“Noi vi avevamo avvertiti”, tuonano così i residenti di Palese dopo il grave incidente mortale avvenuto su via Nazionale, a Palese, dove pochi giorni fa un pedone di 69 anni è morto dopo essere stato investito da un’auto in una zona che, evidenziano alcuni “è pericolosa per la viabilità”.
La tragedia ha infatti riportato al centro dell’attenzione una situazione che, secondo i residenti, era stata segnalata da tempo. Via Nazionale rappresenta infatti uno dei principali assi di collegamento del quartiere, frequentato quotidianamente da studenti, lavoratori e cittadini diretti verso scuole, attività commerciali e servizi della zona. Proprio la forte presenza di pedoni aveva spinto i residenti a chiedere da tempo maggiori misure di sicurezza. Non è l’unica strada finita sotto i riflettori. Da anni i cittadini denunciano situazioni analoghe anche in via Gabriele D’Annunzio, sempre a Palese, evidenziando l’eccessiva velocità delle auto, la scarsa illuminazione e la mancanza di percorsi pedonali sicuri. Diverso in via Nazionale dove esistono i marciapiedi, ma ci sono zone, andando più avanti, verso la fermata della stazione, in cui ci sono “punti ciechi” o risulta davvero “complicato attraversare in sicurezza”. Più volte, in passato, erano stati richiest interventi come attraversamenti protetti, dissuasori di velocità, controlli e sistemi di videosorveglianza, sostenendo che la strada, utilizzata ogni giorno anche da turisti e studenti, presenti condizioni di pericolo costante. Ad oggi però nulla è cambiato. I residenti chiedono ora che alle segnalazioni seguano interventi concreti, per evitare che altri incidenti possano trasformarsi in nuove tragedie.

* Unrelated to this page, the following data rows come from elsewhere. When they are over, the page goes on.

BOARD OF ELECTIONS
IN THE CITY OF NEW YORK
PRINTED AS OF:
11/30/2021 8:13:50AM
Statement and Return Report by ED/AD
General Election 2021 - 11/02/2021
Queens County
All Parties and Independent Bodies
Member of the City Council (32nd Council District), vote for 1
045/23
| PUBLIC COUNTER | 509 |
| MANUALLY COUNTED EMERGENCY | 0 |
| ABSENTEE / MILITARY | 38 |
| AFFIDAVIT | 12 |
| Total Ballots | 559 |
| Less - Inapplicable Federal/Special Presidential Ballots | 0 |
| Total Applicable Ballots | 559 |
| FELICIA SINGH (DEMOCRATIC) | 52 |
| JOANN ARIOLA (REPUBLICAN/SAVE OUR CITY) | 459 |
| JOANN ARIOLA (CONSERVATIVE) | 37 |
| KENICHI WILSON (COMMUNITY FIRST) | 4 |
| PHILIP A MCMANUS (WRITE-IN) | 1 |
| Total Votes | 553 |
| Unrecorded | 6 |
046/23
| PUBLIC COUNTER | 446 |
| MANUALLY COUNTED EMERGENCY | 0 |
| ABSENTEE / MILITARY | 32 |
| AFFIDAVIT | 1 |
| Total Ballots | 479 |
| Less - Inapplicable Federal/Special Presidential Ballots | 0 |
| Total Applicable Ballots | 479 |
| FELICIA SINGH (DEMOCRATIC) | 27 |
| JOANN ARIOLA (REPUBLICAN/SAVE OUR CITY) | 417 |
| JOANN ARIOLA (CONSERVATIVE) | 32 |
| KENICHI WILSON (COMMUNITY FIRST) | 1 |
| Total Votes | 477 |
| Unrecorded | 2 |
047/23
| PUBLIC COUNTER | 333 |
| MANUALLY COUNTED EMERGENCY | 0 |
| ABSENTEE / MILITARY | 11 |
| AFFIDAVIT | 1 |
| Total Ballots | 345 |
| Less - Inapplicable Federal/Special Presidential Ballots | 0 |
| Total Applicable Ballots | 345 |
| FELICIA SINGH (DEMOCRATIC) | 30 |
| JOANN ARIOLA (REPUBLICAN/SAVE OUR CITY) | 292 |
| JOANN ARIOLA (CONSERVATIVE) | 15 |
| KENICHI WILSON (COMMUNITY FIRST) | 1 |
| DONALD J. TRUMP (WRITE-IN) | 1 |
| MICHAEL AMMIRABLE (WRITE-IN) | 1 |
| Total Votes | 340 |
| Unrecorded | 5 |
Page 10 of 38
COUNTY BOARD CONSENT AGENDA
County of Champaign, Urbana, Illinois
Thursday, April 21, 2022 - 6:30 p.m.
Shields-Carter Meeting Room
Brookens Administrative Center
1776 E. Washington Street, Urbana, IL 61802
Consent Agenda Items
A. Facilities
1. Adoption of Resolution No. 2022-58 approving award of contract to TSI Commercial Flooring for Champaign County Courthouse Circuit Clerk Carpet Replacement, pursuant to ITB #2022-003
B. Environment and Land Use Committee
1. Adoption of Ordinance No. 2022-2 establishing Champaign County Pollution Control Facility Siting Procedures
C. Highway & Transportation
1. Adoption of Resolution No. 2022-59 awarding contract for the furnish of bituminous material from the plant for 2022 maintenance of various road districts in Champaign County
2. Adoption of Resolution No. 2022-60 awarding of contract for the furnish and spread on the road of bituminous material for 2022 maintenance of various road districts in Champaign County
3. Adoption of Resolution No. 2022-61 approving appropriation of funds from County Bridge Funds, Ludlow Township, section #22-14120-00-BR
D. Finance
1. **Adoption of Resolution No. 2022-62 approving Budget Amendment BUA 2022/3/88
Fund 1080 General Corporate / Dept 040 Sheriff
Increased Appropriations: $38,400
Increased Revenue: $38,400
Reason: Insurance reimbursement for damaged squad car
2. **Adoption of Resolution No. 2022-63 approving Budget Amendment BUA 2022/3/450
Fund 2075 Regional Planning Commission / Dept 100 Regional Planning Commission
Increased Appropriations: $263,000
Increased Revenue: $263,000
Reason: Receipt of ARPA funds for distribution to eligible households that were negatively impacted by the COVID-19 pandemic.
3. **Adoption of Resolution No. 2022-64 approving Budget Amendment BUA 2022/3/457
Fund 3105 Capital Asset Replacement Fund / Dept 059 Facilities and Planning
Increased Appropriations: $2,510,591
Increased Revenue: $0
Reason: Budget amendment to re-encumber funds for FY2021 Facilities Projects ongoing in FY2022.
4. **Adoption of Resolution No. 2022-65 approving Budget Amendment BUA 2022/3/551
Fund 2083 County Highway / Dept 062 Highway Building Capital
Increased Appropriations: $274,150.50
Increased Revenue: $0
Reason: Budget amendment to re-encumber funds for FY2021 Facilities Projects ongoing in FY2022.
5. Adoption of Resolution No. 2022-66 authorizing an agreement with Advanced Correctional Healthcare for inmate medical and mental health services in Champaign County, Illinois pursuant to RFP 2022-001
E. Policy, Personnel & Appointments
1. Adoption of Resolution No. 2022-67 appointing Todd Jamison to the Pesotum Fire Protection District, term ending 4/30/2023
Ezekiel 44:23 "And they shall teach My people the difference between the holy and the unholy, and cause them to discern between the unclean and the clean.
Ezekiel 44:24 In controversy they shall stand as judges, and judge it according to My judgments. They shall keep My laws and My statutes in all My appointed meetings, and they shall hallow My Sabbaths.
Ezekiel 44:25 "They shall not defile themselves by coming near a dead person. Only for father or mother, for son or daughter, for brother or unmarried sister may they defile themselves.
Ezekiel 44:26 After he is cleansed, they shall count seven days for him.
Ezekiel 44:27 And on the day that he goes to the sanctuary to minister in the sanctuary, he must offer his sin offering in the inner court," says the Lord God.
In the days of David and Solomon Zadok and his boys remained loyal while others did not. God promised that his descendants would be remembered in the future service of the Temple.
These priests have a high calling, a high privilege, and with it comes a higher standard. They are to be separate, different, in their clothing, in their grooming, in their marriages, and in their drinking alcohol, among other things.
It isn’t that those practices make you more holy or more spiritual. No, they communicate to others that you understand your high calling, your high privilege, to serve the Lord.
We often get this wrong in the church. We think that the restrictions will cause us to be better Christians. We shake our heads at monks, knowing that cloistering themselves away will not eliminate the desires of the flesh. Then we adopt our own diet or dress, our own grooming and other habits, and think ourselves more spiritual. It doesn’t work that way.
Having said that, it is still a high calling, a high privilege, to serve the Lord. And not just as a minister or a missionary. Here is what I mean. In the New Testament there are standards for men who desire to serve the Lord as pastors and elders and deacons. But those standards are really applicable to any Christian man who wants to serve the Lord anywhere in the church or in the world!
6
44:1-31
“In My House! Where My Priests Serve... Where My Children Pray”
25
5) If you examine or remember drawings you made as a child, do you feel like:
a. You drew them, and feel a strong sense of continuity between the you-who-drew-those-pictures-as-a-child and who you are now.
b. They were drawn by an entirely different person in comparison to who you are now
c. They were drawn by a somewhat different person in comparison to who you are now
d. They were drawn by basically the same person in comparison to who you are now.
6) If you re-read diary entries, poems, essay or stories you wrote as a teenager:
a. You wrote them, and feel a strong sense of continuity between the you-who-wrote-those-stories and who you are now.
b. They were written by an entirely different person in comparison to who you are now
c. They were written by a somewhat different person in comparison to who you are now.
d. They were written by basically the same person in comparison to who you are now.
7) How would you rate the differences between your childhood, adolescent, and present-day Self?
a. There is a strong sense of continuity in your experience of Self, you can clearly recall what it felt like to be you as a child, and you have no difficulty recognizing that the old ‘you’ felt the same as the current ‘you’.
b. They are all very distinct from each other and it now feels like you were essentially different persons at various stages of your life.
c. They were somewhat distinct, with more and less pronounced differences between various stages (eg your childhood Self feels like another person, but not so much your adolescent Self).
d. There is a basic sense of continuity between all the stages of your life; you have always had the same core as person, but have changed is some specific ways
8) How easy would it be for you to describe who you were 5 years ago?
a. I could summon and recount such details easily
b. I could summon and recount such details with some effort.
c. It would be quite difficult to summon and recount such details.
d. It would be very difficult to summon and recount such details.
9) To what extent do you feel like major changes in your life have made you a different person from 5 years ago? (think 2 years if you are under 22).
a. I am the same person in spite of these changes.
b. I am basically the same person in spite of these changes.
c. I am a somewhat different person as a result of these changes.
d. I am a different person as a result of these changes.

“Non conosciamo la dinamica esatta dell’incidente – denunciano alcuni residenti – ma va sottolineato che spesso in zona le auto sfrecciano senza controllo, non ci sono dissuasori, c’è poca illuminazione e soprattutto in alcuni tratti per i pedoni è davvero complicato. Urge intervenire per mettere in sicurezza tutti gli utenti della strada”, concludono.